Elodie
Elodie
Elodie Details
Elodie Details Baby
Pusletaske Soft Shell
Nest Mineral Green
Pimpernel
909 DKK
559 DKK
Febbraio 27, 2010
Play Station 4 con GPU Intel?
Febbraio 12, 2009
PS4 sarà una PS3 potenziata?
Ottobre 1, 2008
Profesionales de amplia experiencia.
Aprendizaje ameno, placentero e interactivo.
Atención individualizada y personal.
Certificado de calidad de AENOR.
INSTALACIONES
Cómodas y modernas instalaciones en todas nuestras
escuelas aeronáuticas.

--- --- ---

Job | Please render the lines above as a numbered list, leaving out any blank lines.

Task response |
1. Elodie
2. Elodie
3. Elodie Details
4. Elodie Details Baby
5. Pusletaske Soft Shell
6. Nest Mineral Green
7. Pimpernel
8. 909 DKK
9. 559 DKK
10. Febbraio 27, 2010
11. Play Station 4 con GPU Intel?
12. Febbraio 12, 2009
13. PS4 sarà una PS3 potenziata?
14. Ottobre 1, 2008
15. Profesionales de amplia experiencia.
16. Aprendizaje ameno, placentero e interactivo.
17. Atención individualizada y personal.
18. Certificado de calidad de AENOR.
19. INSTALACIONES
20. Cómodas y modernas instalaciones en todas nuestras
21. escuelas aeronáuticas.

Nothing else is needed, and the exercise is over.